# Problem to solve
With the string "Adhesive" as the filter, copy each matching line from the records.

Collected data:
# # # # # # #

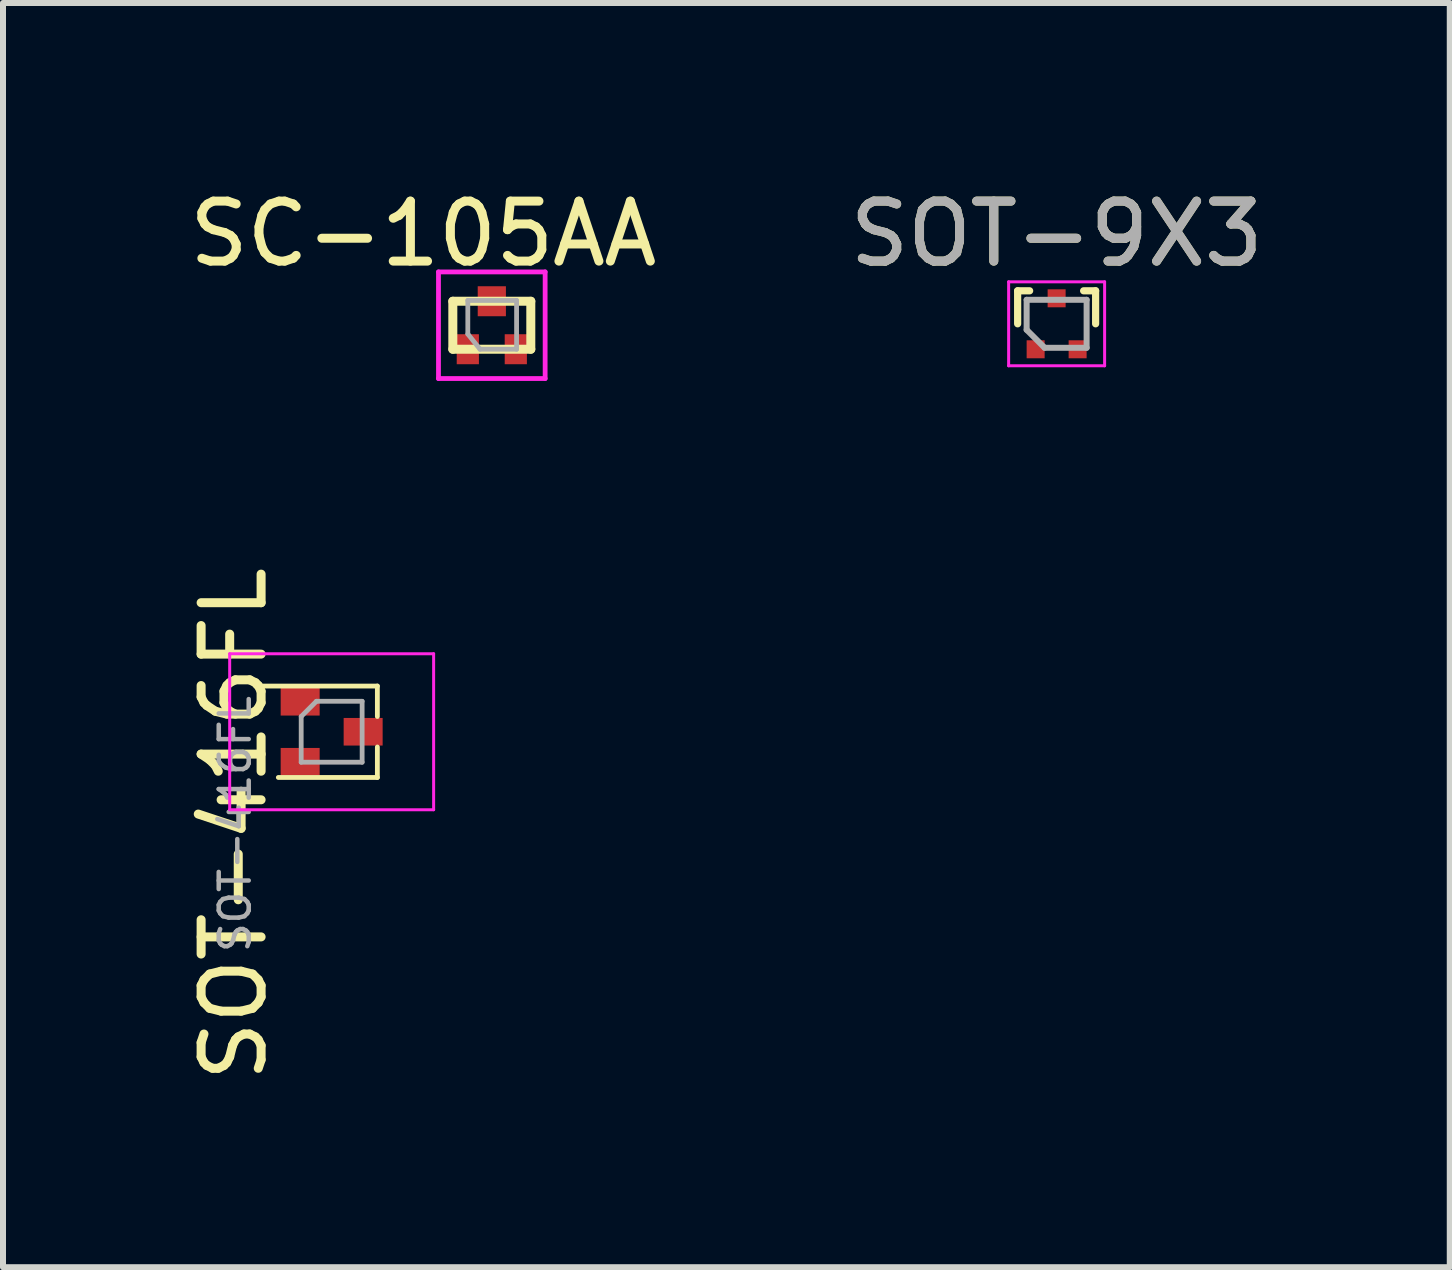
<source format=kicad_pcb>
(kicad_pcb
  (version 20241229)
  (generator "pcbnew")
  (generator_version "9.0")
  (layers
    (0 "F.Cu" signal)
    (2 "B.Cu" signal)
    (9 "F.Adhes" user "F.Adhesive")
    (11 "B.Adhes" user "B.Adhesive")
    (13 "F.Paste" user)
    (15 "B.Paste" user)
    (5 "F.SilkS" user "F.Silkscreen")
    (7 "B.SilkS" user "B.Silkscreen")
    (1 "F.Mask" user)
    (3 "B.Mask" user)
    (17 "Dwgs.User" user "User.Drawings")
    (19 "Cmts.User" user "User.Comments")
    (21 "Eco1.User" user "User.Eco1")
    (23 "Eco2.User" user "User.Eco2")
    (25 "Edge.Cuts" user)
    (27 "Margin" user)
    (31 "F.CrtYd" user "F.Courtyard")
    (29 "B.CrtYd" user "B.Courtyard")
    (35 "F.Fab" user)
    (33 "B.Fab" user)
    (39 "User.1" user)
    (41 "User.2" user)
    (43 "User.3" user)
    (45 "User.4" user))
  (footprint "SOT-9X3"
    (layer "F.Cu")
    (at 14.565 2.348)
    (property "Reference" "SOT-9X3" (at 0 -1.5 0) (layer "F.SilkS") (effects (font (size 1 1) (thickness 0.15))))
    (attr smd)
    (fp_line (start -0.65 -0.55) (end -0.45 -0.55) (stroke (width 0.12) (type solid)) (layer "F.SilkS"))
    (fp_line (start -0.65 0) (end -0.65 -0.55) (stroke (width 0.12) (type solid)) (layer "F.SilkS"))
    (fp_line (start 0.65 -0.55) (end 0.45 -0.55) (stroke (width 0.12) (type solid)) (layer "F.SilkS"))
    (fp_line (start 0.65 0) (end 0.65 -0.55) (stroke (width 0.12) (type solid)) (layer "F.SilkS"))
    (fp_line (start -0.8 -0.7) (end 0.8 -0.7) (stroke (width 0.05) (type solid)) (layer "F.CrtYd"))
    (fp_line (start -0.8 0.7) (end -0.8 -0.7) (stroke (width 0.05) (type solid)) (layer "F.CrtYd"))
    (fp_line (start 0.8 -0.7) (end 0.8 0.7) (stroke (width 0.05) (type solid)) (layer "F.CrtYd"))
    (fp_line (start 0.8 0.7) (end -0.8 0.7) (stroke (width 0.05) (type solid)) (layer "F.CrtYd"))
    (fp_line (start -0.5 -0.4) (end 0.5 -0.4) (stroke (width 0.1) (type solid)) (layer "F.Fab"))
    (fp_line (start -0.5 0.1) (end -0.5 -0.4) (stroke (width 0.1) (type solid)) (layer "F.Fab"))
    (fp_line (start -0.5 0.1) (end -0.2 0.4) (stroke (width 0.1) (type solid)) (layer "F.Fab"))
    (fp_line (start 0.5 -0.4) (end 0.5 0.4) (stroke (width 0.1) (type solid)) (layer "F.Fab"))
    (fp_line (start 0.5 0.4) (end -0.2 0.4) (stroke (width 0.1) (type solid)) (layer "F.Fab"))
    (fp_text user "${REFERENCE}" (at 0 -1.5 0) (layer "F.Fab") (effects (font (size 1 1) (thickness 0.15))))
    (pad "1" smd rect (at -0.35 0.425) (size 0.3 0.3) (layers "F.Cu" "F.Mask" "F.Paste"))
    (pad "2" smd rect (at 0.35 0.425) (size 0.3 0.3) (layers "F.Cu" "F.Mask" "F.Paste"))
    (pad "3" smd rect (at 0 -0.425) (size 0.3 0.3) (layers "F.Cu" "F.Mask" "F.Paste")))
  (footprint "SC-105AA"
    (layer "F.Cu")
    (at 5.149 2.372)
    (property "Reference" "SC-105AA" (at -1.143 -1.524 0) (layer "F.SilkS") (effects (font (size 1 1) (thickness 0.15))))
    (attr through_hole)
    (fp_line (start -0.65 -0.4) (end -0.65 0.4) (stroke (width 0.15) (type solid)) (layer "F.SilkS"))
    (fp_line (start -0.65 -0.4) (end 0.65 -0.4) (stroke (width 0.15) (type solid)) (layer "F.SilkS"))
    (fp_line (start -0.65 0.4) (end 0.65 0.4) (stroke (width 0.15) (type solid)) (layer "F.SilkS"))
    (fp_line (start 0.65 -0.4) (end 0.65 0.4) (stroke (width 0.15) (type solid)) (layer "F.SilkS"))
    (fp_line (start -0.889 -0.889) (end 0.889 -0.889) (stroke (width 0.08) (type solid)) (layer "F.CrtYd"))
    (fp_line (start -0.889 0.889) (end -0.889 -0.889) (stroke (width 0.08) (type solid)) (layer "F.CrtYd"))
    (fp_line (start 0.889 -0.889) (end 0.889 0.889) (stroke (width 0.08) (type solid)) (layer "F.CrtYd"))
    (fp_line (start 0.889 0.889) (end -0.889 0.889) (stroke (width 0.08) (type solid)) (layer "F.CrtYd"))
    (fp_line (start -0.4 -0.413) (end -0.4 0.146) (stroke (width 0.08) (type solid)) (layer "F.Fab"))
    (fp_line (start -0.4 0.146) (end -0.197 0.4) (stroke (width 0.08) (type solid)) (layer "F.Fab"))
    (fp_line (start -0.197 0.4) (end 0.413 0.4) (stroke (width 0.08) (type solid)) (layer "F.Fab"))
    (fp_line (start 0.413 -0.413) (end -0.4 -0.413) (stroke (width 0.08) (type solid)) (layer "F.Fab"))
    (fp_line (start 0.413 0.4) (end 0.413 -0.413) (stroke (width 0.08) (type solid)) (layer "F.Fab"))
    (pad "1" smd rect (at -0.4 0.4) (size 0.37 0.5) (layers "F.Cu" "F.Mask" "F.Paste"))
    (pad "2" smd rect (at 0.4 0.4) (size 0.37 0.5) (layers "F.Cu" "F.Mask" "F.Paste"))
    (pad "3" smd rect (at 0 -0.4) (size 0.47 0.5) (layers "F.Cu" "F.Mask" "F.Paste")))
  (footprint "SOT-416FL"
    (layer "F.Cu")
    (at 2.479 9.149)
    (property "Reference" "SOT-416FL" (at -1.631 1.539 90) (layer "F.SilkS") (effects (font (size 1 1) (thickness 0.15))))
    (attr smd)
    (fp_line (start -0.889 0.762) (end 0.762 0.762) (stroke (width 0.08) (type solid)) (layer "F.SilkS"))
    (fp_line (start 0.762 -0.762) (end -1.27 -0.762) (stroke (width 0.08) (type solid)) (layer "F.SilkS"))
    (fp_line (start 0.762 -0.254) (end 0.762 -0.762) (stroke (width 0.08) (type solid)) (layer "F.SilkS"))
    (fp_line (start 0.762 0.762) (end 0.762 0.254) (stroke (width 0.08) (type solid)) (layer "F.SilkS"))
    (fp_line (start -1.7 -1.3) (end 1.7 -1.3) (stroke (width 0.05) (type solid)) (layer "F.CrtYd"))
    (fp_line (start -1.7 1.3) (end -1.7 -1.3) (stroke (width 0.05) (type solid)) (layer "F.CrtYd"))
    (fp_line (start 1.7 -1.3) (end 1.7 1.3) (stroke (width 0.05) (type solid)) (layer "F.CrtYd"))
    (fp_line (start 1.7 1.3) (end -1.7 1.3) (stroke (width 0.05) (type solid)) (layer "F.CrtYd"))
    (fp_line (start -0.508 -0.254) (end -0.254 -0.508) (stroke (width 0.08) (type solid)) (layer "F.Fab"))
    (fp_line (start -0.508 0.508) (end -0.508 -0.254) (stroke (width 0.08) (type solid)) (layer "F.Fab"))
    (fp_line (start -0.254 -0.508) (end 0.508 -0.508) (stroke (width 0.08) (type solid)) (layer "F.Fab"))
    (fp_line (start 0.508 -0.508) (end 0.508 0.508) (stroke (width 0.08) (type solid)) (layer "F.Fab"))
    (fp_line (start 0.508 0.508) (end -0.508 0.508) (stroke (width 0.08) (type solid)) (layer "F.Fab"))
    (fp_text user "${REFERENCE}" (at -1.61 1.539 90) (layer "F.Fab") (effects (font (size 0.5 0.5) (thickness 0.075))))
    (pad "1" smd rect (at -0.525 -0.5 270) (size 0.46 0.65) (layers "F.Cu" "F.Mask" "F.Paste"))
    (pad "2" smd rect (at -0.525 0.5 270) (size 0.46 0.65) (layers "F.Cu" "F.Mask" "F.Paste"))
    (pad "3" smd rect (at 0.525 0 270) (size 0.46 0.65) (layers "F.Cu" "F.Mask" "F.Paste")))
  (gr_rect
    (start -3 -3)
    (end 21.119 18.075)
    (stroke (width 0.1) (type default))
    (fill no)
    (layer "Edge.Cuts")))
</source>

# # # # # # #

# Reply to the task
    (9 "F.Adhes" user "F.Adhesive")
    (11 "B.Adhes" user "B.Adhesive")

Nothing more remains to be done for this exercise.